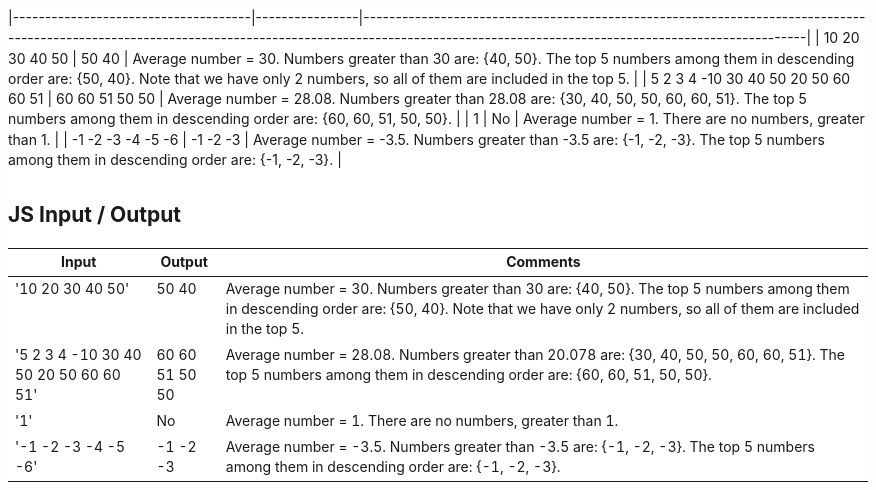 |-------------------------------------|----------------|----------------------------------------------------------------------------------------------------------------------------------------------------------------------------------------------------------|
| 10 20 30 40 50                      | 50 40          | Average number = 30. Numbers greater than 30 are: {40, 50}.  The top 5 numbers among them in descending order are: {50, 40}. Note that we have only 2 numbers, so all of them are included in the top 5. |
| 5 2 3 4 -10 30 40 50 20 50 60 60 51 | 60 60 51 50 50 | Average number = 28.08. Numbers greater than 28.08 are: {30, 40, 50, 50, 60, 60, 51}. The top 5 numbers among them in descending order are: {60, 60, 51, 50, 50}.                                        |
| 1                                   | No             | Average number = 1. There are no numbers, greater than 1.                                                                                                                                                |
| -1 -2 -3 -4 -5 -6                   | -1 -2 -3       | Average number = -3.5. Numbers greater than -3.5 are: {-1, -2, -3}. The top 5 numbers among them in descending order are: {-1, -2, -3}.                                                                  |

## JS Input / Output

| **Input**                             | **Output**     | **Comments**                                                                                                                                                                                             |
|---------------------------------------|----------------|----------------------------------------------------------------------------------------------------------------------------------------------------------------------------------------------------------|
| '10 20 30 40 50'                      | 50 40          | Average number = 30. Numbers greater than 30 are: {40, 50}.  The top 5 numbers among them in descending order are: {50, 40}. Note that we have only 2 numbers, so all of them are included in the top 5. |
| '5 2 3 4 -10 30 40 50 20 50 60 60 51' | 60 60 51 50 50 | Average number = 28.08. Numbers greater than 20.078 are: {30, 40, 50, 50, 60, 60, 51}. The top 5 numbers among them in descending order are: {60, 60, 51, 50, 50}.                                       |
| '1'                                   | No             | Average number = 1. There are no numbers, greater than 1.                                                                                                                                                |
| '-1 -2 -3 -4 -5 -6'                   | -1 -2 -3       | Average number = -3.5. Numbers greater than -3.5 are: {-1, -2, -3}. The top 5 numbers among them in descending order are: {-1, -2, -3}.                                                                  |
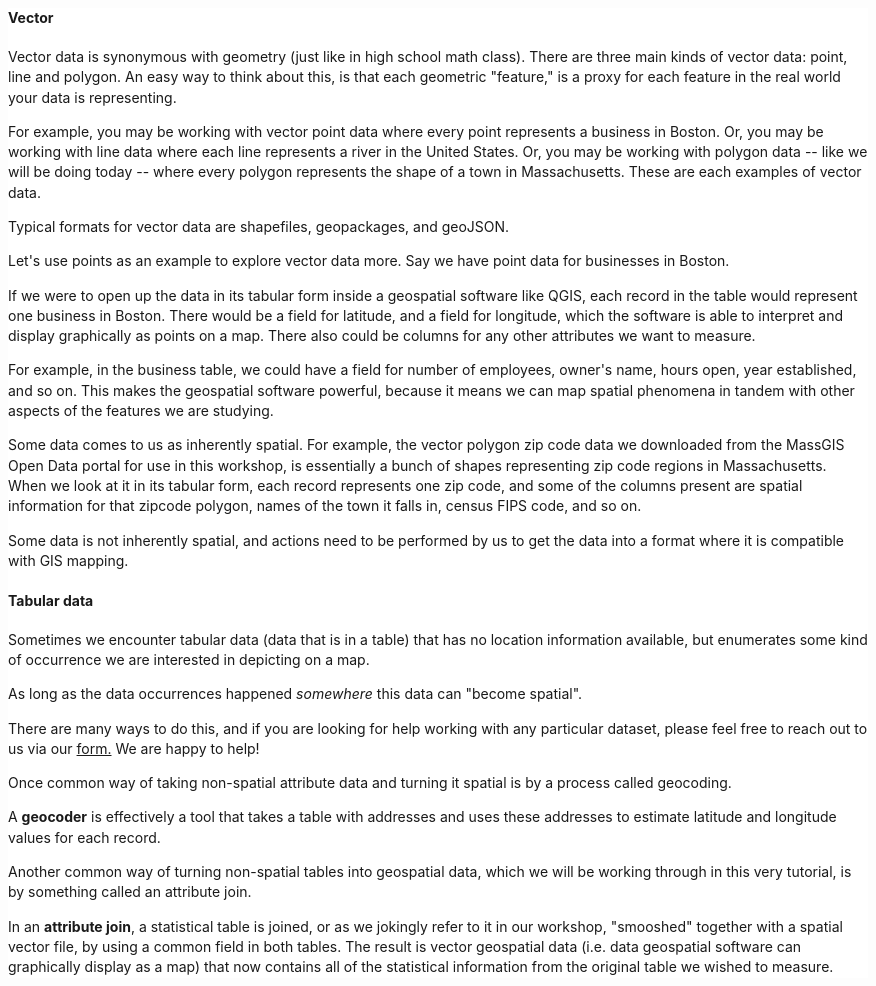 #### **Vector**

Vector data is synonymous with geometry (just like in high school math class). There are three main kinds of vector data: point, line and polygon. An easy way to think about this, is that each geometric "feature," is a proxy for each feature in the real world your data is representing.

For example, you may be working with vector point data where every point represents a business in Boston. Or, you may be working with line data where each line represents a river in the United States. Or, you may be working with polygon data -- like we will be doing today -- where every polygon represents the shape of a town in Massachusetts. These are each examples of vector data.

Typical formats for vector data are shapefiles, geopackages, and geoJSON.

Let's use points as an example to explore vector data more. Say we have point data for businesses in Boston.

If we were to open up the data in its tabular form inside a geospatial software like QGIS, each record in the table would represent one business in Boston. There would be a field for latitude, and a field for longitude, which the software is able to interpret and display graphically as points on a map. There also could be columns for any other attributes we want to measure.

For example, in the business table, we could have a field for number of employees, owner's name, hours open, year established, and so on. This makes the geospatial software powerful, because it means we can map spatial phenomena in tandem with other aspects of the features we are studying.

Some data comes to us as inherently spatial. For example, the vector polygon zip code data we downloaded from the MassGIS Open Data portal for use in this workshop, is essentially a bunch of shapes representing zip code regions in Massachusetts. When we look at it in its tabular form, each record represents one zip code, and some of the columns present are spatial information for that zipcode polygon, names of the town it falls in, census FIPS code, and so on.

Some data is not inherently spatial, and actions need to be performed by us to get the data into a format where it is compatible with GIS mapping.

#### **Tabular data**

Sometimes we encounter tabular data (data that is in a table) that has no location information available, but enumerates some kind of occurrence we are interested in depicting on a map.

As long as the data occurrences happened *somewhere* this data can "become spatial".

There are many ways to do this, and if you are looking for help working with any particular dataset, please feel free to reach out to us via our [form.](https://www.leventhalmap.org/research/geospatial-data/ "Geospatial reference form") We are happy to help!

Once common way of taking non-spatial attribute data and turning it spatial is by a process called geocoding.

A **geocoder** is effectively a tool that takes a table with addresses and uses these addresses to estimate latitude and longitude values for each record.

Another common way of turning non-spatial tables into geospatial data, which we will be working through in this very tutorial, is by something called an attribute join.

In an **attribute join**, a statistical table is joined, or as we jokingly refer to it in our workshop, "smooshed" together with a spatial vector file, by using a common field in both tables. The result is vector geospatial data (i.e. data geospatial software can graphically display as a map) that now contains all of the statistical information from the original table we wished to measure.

########

**Work task:**
Search the entries above for the word "called", and copy every line where it occurs.

**The completed task:**
Once common way of taking non-spatial attribute data and turning it spatial is by a process called geocoding.
Another common way of turning non-spatial tables into geospatial data, which we will be working through in this very tutorial, is by something called an attribute join.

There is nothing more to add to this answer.